### Supplied text

============

2.3-managing finance Flashcards
+What are the 3 types of profit, and what are the formulas?
1-Gross profit
gross profit = revenue - cost of sales
2- Operating profit
Operating profit=gross profit - other operating expenses
3- Profit for the year(net profit)
-The amount of profit that goes to the owners
Profit for year= operating profit-tax and interest
What is an income statement?
It shows a businesses income and expenses for the year
Businesses also use it to calculate their gross, operating and profit for the year
What is profitability?
the long term value of a financial decision
What is a profitability margin and what are the 3 different ones?
-Shows the % of turnover that is profit
gross profit margin=gross profit x 100= …%
—————-
turnover
operating profit margin=operating profit x 100= …%
———————-
turnover
profit at end of year margin= paeoy x100 …%
————
turnover
why are profitability margins useful?
To compare- competitors, previous years
Shows risky businesses the profit margins they need to survive
What are the 2 ways of increasing profitability?

============

### Supplied information
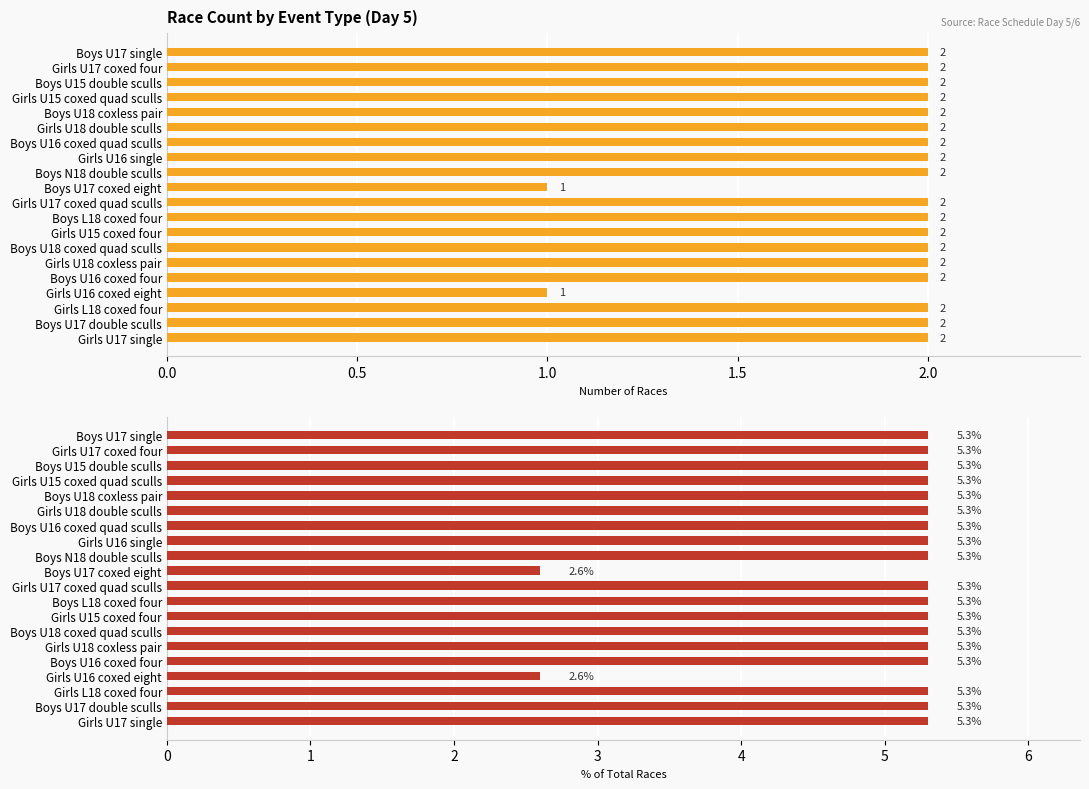

What is the minimum value for % of Total Races?

2.6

============

### Tasks for this exercise
(a) What formula do the flashcards on managing finance give for operating profit?
(b) Rewrite everything in the finance flashcards from "1-Gross profit" down to "3 different ones?", putting "costs" wherever "expenses" appears.

### Set of answers
(a) Operating profit = gross profit - other operating expenses.

(b)
1-Gross profit
gross profit = revenue - cost of sales
2- Operating profit
Operating profit=gross profit - other operating costs
3- Profit for the year(net profit)
-The amount of profit that goes to the owners
Profit for year= operating profit-tax and interest
What is an income statement?
It shows a businesses income and costs for the year
Businesses also use it to calculate their gross, operating and profit for the year
What is profitability?
the long term value of a financial decision
What is a profitability margin and what are the 3 different ones?